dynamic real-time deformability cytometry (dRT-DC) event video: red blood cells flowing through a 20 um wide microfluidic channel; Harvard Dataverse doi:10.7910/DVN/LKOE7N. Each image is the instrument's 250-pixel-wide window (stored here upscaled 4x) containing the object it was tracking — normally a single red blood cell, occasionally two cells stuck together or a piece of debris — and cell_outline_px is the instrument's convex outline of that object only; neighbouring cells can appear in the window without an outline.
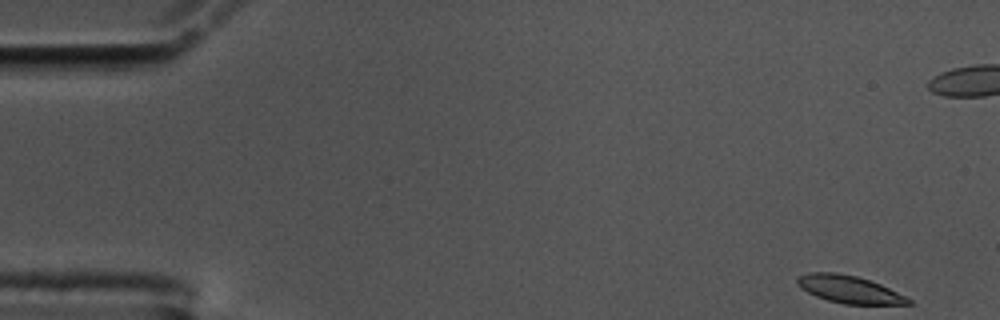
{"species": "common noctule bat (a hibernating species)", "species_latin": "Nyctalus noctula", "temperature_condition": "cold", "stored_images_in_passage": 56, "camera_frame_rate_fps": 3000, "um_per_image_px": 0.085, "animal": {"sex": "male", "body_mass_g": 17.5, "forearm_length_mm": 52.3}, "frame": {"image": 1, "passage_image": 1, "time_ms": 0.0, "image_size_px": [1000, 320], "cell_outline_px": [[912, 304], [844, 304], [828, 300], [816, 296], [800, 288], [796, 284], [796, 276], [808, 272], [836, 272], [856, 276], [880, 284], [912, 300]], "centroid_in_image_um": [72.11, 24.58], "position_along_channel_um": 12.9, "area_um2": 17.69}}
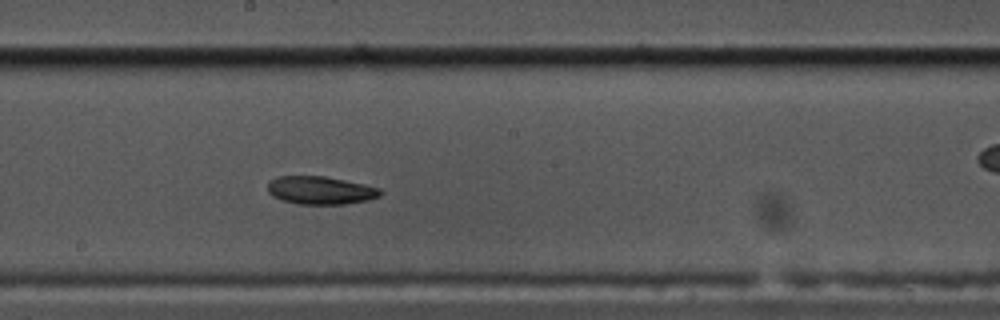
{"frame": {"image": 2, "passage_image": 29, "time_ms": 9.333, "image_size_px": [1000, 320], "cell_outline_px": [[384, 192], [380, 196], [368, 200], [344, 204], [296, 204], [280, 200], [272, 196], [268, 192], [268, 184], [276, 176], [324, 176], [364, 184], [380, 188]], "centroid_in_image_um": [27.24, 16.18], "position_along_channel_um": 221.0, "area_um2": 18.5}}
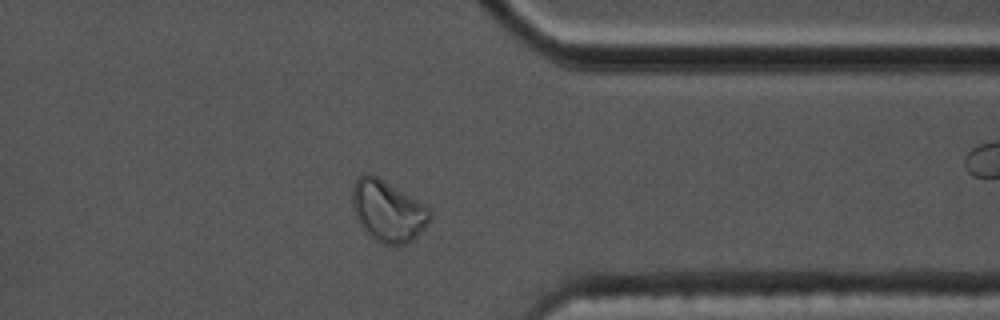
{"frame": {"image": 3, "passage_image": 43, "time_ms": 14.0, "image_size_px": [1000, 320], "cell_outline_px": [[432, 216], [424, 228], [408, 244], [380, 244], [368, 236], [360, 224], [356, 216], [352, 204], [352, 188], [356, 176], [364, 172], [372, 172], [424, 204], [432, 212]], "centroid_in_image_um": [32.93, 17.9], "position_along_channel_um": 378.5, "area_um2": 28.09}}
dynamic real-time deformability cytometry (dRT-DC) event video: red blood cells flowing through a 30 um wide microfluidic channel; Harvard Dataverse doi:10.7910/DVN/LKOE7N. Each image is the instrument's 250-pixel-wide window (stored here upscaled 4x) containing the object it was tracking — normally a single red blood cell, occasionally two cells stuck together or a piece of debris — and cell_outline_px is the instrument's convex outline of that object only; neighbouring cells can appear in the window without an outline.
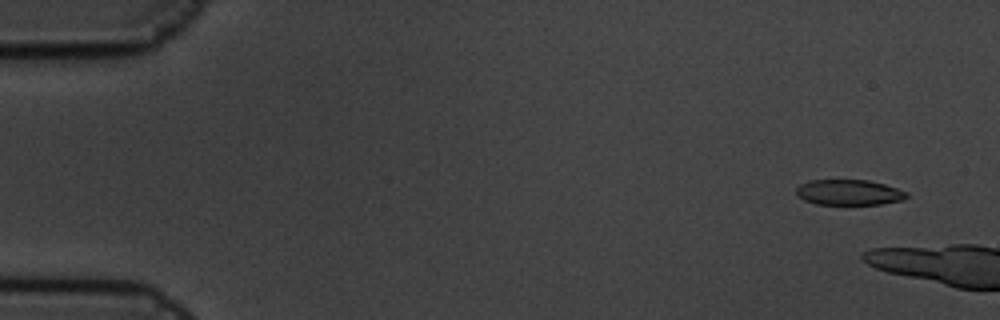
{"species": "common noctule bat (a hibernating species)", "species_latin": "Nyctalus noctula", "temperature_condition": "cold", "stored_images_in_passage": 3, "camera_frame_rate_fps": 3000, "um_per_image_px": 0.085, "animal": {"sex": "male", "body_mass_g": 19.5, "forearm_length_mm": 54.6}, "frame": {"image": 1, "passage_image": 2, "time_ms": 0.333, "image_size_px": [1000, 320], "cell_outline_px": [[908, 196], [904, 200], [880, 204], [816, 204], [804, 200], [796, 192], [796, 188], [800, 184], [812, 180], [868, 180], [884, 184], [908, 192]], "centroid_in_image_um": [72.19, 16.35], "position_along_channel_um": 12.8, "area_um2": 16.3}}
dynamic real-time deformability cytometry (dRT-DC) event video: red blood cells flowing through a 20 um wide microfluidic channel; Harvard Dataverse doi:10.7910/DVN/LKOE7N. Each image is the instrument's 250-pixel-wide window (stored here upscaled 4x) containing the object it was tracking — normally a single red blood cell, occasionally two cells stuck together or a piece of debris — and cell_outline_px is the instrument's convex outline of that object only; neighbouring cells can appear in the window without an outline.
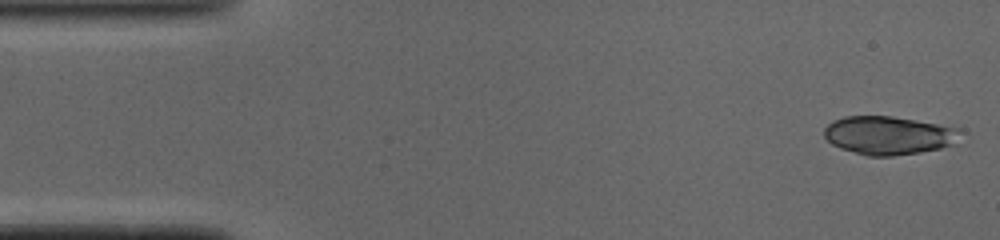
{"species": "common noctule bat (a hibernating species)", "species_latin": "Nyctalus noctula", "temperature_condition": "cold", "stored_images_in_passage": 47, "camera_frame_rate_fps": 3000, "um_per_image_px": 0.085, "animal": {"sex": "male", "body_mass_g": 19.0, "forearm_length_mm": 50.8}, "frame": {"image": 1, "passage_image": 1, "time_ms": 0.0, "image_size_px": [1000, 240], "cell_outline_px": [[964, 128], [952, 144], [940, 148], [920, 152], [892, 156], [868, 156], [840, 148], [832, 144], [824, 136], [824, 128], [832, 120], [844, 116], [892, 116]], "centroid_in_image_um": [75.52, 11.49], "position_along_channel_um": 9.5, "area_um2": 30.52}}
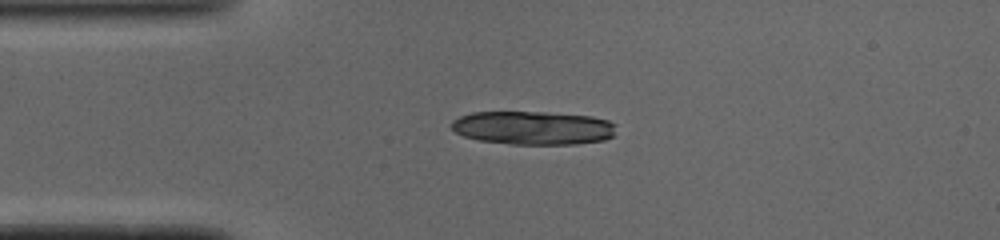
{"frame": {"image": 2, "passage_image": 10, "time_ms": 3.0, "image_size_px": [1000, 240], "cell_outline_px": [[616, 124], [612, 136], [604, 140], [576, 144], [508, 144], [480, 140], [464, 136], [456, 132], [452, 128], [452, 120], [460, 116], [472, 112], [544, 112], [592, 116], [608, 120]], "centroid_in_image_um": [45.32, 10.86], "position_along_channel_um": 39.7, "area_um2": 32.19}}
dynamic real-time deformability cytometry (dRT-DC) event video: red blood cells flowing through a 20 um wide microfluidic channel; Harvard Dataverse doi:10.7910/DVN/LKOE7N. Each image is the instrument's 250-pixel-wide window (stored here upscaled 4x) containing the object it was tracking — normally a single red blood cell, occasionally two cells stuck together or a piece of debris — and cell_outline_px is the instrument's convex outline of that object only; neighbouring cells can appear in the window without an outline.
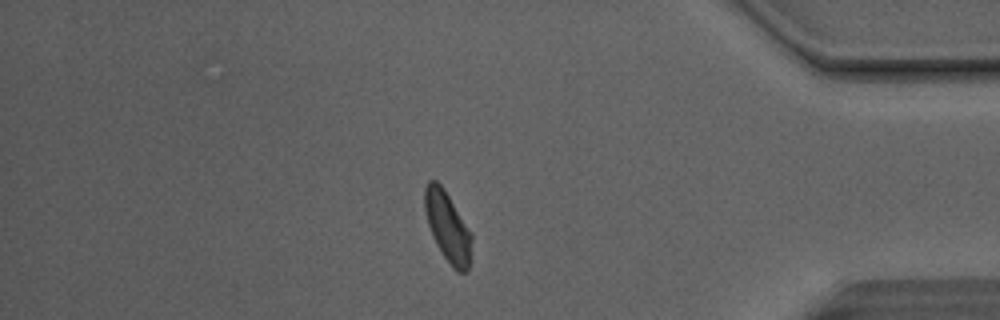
^^^^
● **Work required**
Repeat the data exactly, excluding the pictures.

● **Full response**
dynamic real-time deformability cytometry (dRT-DC) event video: red blood cells flowing through a 20 um wide microfluidic channel; Harvard Dataverse doi:10.7910/DVN/LKOE7N. Each image is the instrument's 250-pixel-wide window (stored here upscaled 4x) containing the object it was tracking — normally a single red blood cell, occasionally two cells stuck together or a piece of debris — and cell_outline_px is the instrument's convex outline of that object only; neighbouring cells can appear in the window without an outline.
{"species": "common noctule bat (a hibernating species)", "species_latin": "Nyctalus noctula", "temperature_condition": "cold", "stored_images_in_passage": 56, "camera_frame_rate_fps": 3000, "um_per_image_px": 0.085, "animal": {"sex": "male", "body_mass_g": 17.5, "forearm_length_mm": 52.3}, "frame": {"image": 1, "passage_image": 1, "time_ms": 0.0, "image_size_px": [1000, 320], "cell_outline_px": [[912, 304], [844, 304], [828, 300], [816, 296], [800, 288], [796, 284], [796, 276], [808, 272], [836, 272], [856, 276], [880, 284], [912, 300]], "centroid_in_image_um": [72.11, 24.58], "position_along_channel_um": 12.9, "area_um2": 17.69}}
{"frame": {"image": 2, "passage_image": 29, "time_ms": 9.333, "image_size_px": [1000, 320], "cell_outline_px": [[384, 192], [380, 196], [368, 200], [344, 204], [296, 204], [280, 200], [272, 196], [268, 192], [268, 184], [276, 176], [324, 176], [364, 184], [380, 188]], "centroid_in_image_um": [27.24, 16.18], "position_along_channel_um": 221.0, "area_um2": 18.5}}
{"frame": {"image": 3, "passage_image": 43, "time_ms": 14.0, "image_size_px": [1000, 320], "cell_outline_px": [[432, 216], [424, 228], [408, 244], [380, 244], [368, 236], [360, 224], [356, 216], [352, 204], [352, 188], [356, 176], [364, 172], [372, 172], [424, 204], [432, 212]], "centroid_in_image_um": [32.93, 17.9], "position_along_channel_um": 378.5, "area_um2": 28.09}}
dynamic real-time deformability cytometry (dRT-DC) event video: red blood cells flowing through a 30 um wide microfluidic channel; Harvard Dataverse doi:10.7910/DVN/LKOE7N. Each image is the instrument's 250-pixel-wide window (stored here upscaled 4x) containing the object it was tracking — normally a single red blood cell, occasionally two cells stuck together or a piece of debris — and cell_outline_px is the instrument's convex outline of that object only; neighbouring cells can appear in the window without an outline.
{"species": "common noctule bat (a hibernating species)", "species_latin": "Nyctalus noctula", "temperature_condition": "cold", "stored_images_in_passage": 3, "camera_frame_rate_fps": 3000, "um_per_image_px": 0.085, "animal": {"sex": "male", "body_mass_g": 19.5, "forearm_length_mm": 54.6}, "frame": {"image": 1, "passage_image": 2, "time_ms": 0.333, "image_size_px": [1000, 320], "cell_outline_px": [[908, 196], [904, 200], [880, 204], [816, 204], [804, 200], [796, 192], [796, 188], [800, 184], [812, 180], [868, 180], [884, 184], [908, 192]], "centroid_in_image_um": [72.19, 16.35], "position_along_channel_um": 12.8, "area_um2": 16.3}}
dynamic real-time deformability cytometry (dRT-DC) event video: red blood cells flowing through a 20 um wide microfluidic channel; Harvard Dataverse doi:10.7910/DVN/LKOE7N. Each image is the instrument's 250-pixel-wide window (stored here upscaled 4x) containing the object it was tracking — normally a single red blood cell, occasionally two cells stuck together or a piece of debris — and cell_outline_px is the instrument's convex outline of that object only; neighbouring cells can appear in the window without an outline.
{"species": "common noctule bat (a hibernating species)", "species_latin": "Nyctalus noctula", "temperature_condition": "cold", "stored_images_in_passage": 47, "camera_frame_rate_fps": 3000, "um_per_image_px": 0.085, "animal": {"sex": "male", "body_mass_g": 19.0, "forearm_length_mm": 50.8}, "frame": {"image": 1, "passage_image": 1, "time_ms": 0.0, "image_size_px": [1000, 240], "cell_outline_px": [[964, 128], [952, 144], [940, 148], [920, 152], [892, 156], [868, 156], [840, 148], [832, 144], [824, 136], [824, 128], [832, 120], [844, 116], [892, 116]], "centroid_in_image_um": [75.52, 11.49], "position_along_channel_um": 9.5, "area_um2": 30.52}}
{"frame": {"image": 2, "passage_image": 10, "time_ms": 3.0, "image_size_px": [1000, 240], "cell_outline_px": [[616, 124], [612, 136], [604, 140], [576, 144], [508, 144], [480, 140], [464, 136], [456, 132], [452, 128], [452, 120], [460, 116], [472, 112], [544, 112], [592, 116], [608, 120]], "centroid_in_image_um": [45.32, 10.86], "position_along_channel_um": 39.7, "area_um2": 32.19}}
dynamic real-time deformability cytometry (dRT-DC) event video: red blood cells flowing through a 20 um wide microfluidic channel; Harvard Dataverse doi:10.7910/DVN/LKOE7N. Each image is the instrument's 250-pixel-wide window (stored here upscaled 4x) containing the object it was tracking — normally a single red blood cell, occasionally two cells stuck together or a piece of debris — and cell_outline_px is the instrument's convex outline of that object only; neighbouring cells can appear in the window without an outline.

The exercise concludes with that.